Your goal
Report the tally of lines featuring the word "februar" in the entries below, without anything else.

[Source data]
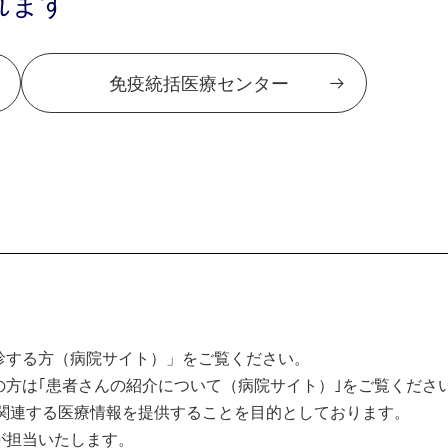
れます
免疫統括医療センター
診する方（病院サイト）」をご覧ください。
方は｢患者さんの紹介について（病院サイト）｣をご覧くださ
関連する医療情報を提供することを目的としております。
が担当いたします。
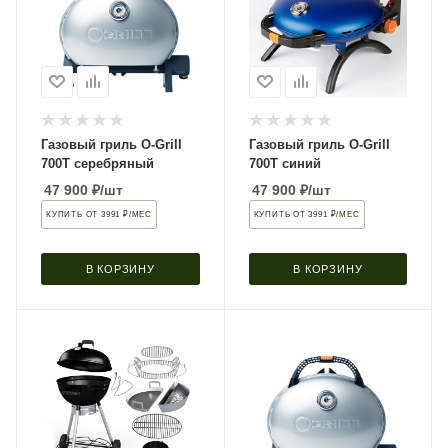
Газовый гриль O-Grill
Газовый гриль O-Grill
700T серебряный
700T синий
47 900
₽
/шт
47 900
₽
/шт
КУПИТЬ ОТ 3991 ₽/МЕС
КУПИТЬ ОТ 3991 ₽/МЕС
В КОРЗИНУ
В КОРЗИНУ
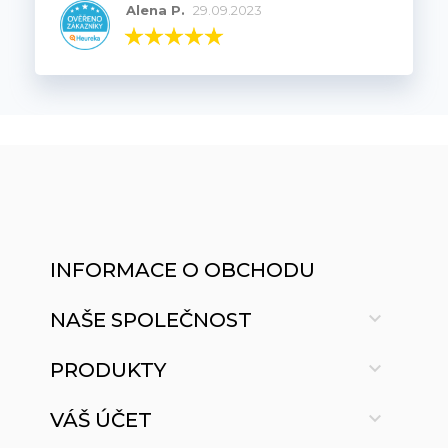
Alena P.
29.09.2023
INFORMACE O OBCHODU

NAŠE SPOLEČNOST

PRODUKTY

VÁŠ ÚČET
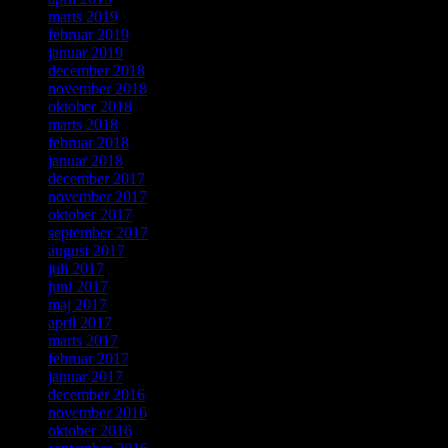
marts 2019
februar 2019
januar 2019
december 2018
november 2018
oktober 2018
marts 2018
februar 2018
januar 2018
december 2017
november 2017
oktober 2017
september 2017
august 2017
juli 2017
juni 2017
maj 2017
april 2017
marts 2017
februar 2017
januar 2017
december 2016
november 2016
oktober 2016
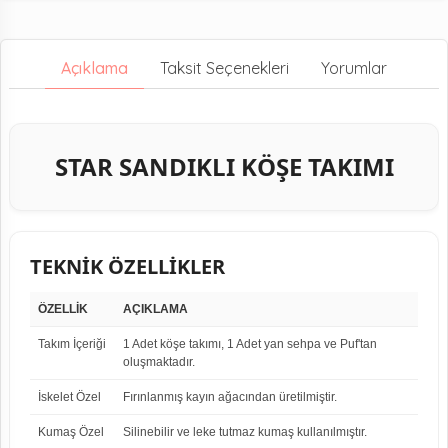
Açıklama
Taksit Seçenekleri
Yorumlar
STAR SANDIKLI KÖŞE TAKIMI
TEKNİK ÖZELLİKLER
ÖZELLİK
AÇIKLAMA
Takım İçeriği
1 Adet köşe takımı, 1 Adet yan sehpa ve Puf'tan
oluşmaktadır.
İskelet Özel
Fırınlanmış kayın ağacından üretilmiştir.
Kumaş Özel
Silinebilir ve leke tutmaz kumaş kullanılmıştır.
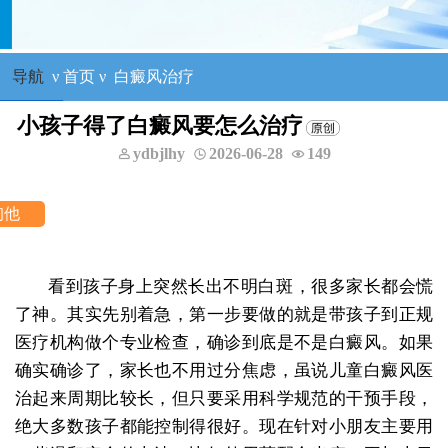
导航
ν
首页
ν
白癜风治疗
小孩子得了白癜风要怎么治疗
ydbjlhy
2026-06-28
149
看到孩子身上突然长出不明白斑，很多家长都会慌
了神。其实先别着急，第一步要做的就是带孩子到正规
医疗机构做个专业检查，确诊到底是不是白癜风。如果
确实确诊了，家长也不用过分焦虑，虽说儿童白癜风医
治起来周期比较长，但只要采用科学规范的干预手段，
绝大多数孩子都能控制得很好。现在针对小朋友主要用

* * *

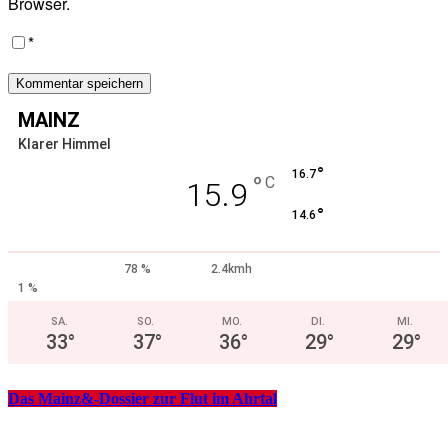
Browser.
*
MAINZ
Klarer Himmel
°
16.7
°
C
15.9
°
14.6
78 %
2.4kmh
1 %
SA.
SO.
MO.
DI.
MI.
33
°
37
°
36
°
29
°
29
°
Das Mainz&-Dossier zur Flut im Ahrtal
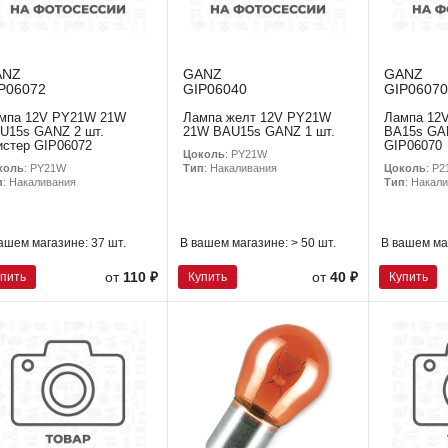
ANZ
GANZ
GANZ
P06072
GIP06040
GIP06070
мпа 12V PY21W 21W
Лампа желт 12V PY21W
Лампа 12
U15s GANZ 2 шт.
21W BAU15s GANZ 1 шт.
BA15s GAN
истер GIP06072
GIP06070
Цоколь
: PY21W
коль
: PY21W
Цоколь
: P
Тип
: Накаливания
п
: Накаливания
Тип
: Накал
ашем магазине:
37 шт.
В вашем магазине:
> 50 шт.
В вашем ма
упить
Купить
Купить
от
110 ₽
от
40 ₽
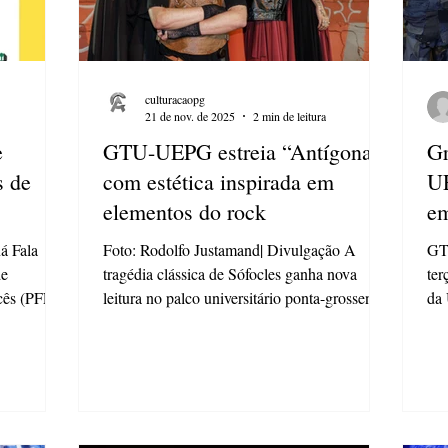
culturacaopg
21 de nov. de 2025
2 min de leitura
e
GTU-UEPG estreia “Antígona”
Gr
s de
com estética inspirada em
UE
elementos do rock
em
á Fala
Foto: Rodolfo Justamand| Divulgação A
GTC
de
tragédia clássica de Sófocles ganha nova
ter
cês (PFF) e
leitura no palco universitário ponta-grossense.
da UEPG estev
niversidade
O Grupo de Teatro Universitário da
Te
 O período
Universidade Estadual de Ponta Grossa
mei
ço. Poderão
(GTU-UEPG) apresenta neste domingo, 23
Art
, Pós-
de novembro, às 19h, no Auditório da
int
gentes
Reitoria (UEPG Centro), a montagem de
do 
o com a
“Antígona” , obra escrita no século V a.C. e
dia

---

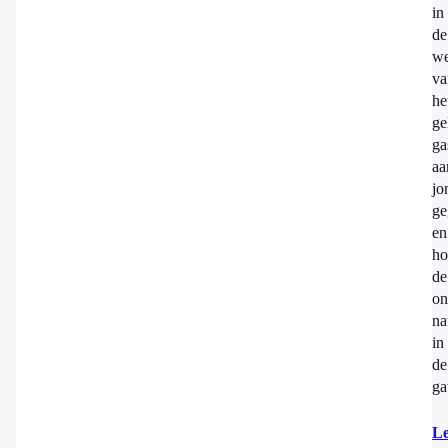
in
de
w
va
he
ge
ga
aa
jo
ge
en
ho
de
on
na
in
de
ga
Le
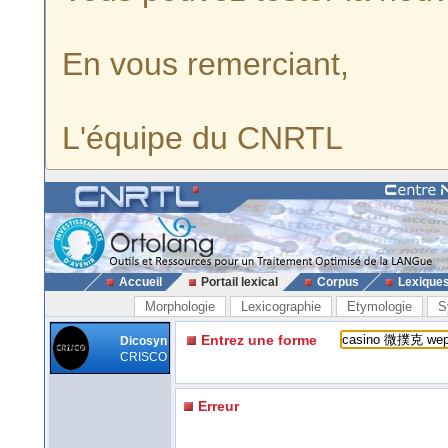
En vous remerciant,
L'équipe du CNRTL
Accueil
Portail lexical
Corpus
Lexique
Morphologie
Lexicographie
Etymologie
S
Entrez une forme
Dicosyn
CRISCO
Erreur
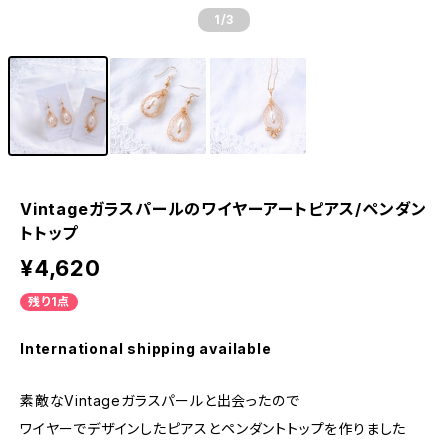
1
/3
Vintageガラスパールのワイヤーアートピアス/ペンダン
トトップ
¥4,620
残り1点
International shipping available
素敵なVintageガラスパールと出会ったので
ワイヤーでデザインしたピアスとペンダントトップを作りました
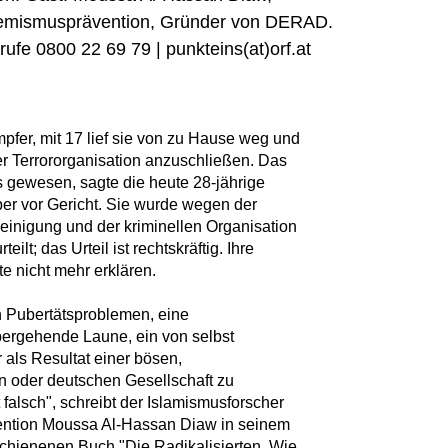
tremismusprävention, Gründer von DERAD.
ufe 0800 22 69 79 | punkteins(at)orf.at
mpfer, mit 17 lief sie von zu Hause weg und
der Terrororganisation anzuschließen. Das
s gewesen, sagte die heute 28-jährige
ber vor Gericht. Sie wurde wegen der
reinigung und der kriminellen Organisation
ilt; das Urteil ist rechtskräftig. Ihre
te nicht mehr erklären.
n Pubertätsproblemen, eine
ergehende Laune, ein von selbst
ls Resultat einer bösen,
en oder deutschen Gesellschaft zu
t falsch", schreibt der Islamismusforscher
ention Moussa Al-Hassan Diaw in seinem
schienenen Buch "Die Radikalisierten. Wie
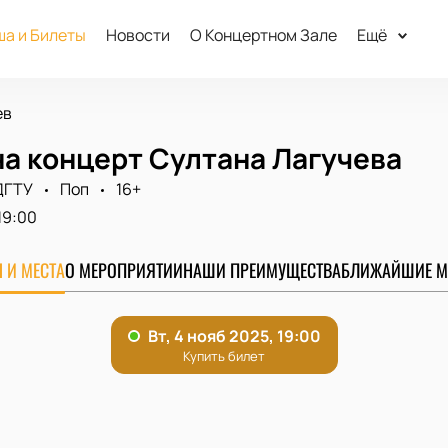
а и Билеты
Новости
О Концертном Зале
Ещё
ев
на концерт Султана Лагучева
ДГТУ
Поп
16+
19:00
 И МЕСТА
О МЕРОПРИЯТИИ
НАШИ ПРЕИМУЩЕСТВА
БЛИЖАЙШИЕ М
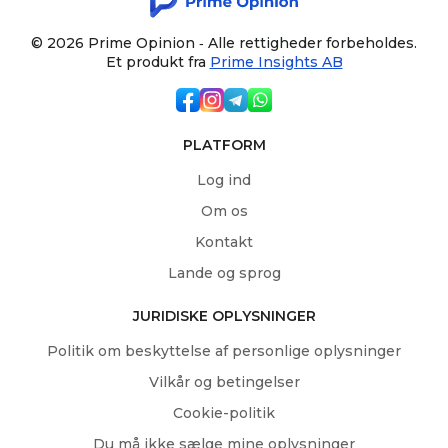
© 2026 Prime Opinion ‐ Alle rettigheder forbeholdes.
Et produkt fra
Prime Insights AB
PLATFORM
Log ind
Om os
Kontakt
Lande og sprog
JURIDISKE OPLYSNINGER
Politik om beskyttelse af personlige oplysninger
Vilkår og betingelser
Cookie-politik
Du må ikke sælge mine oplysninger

Solution to this problem
3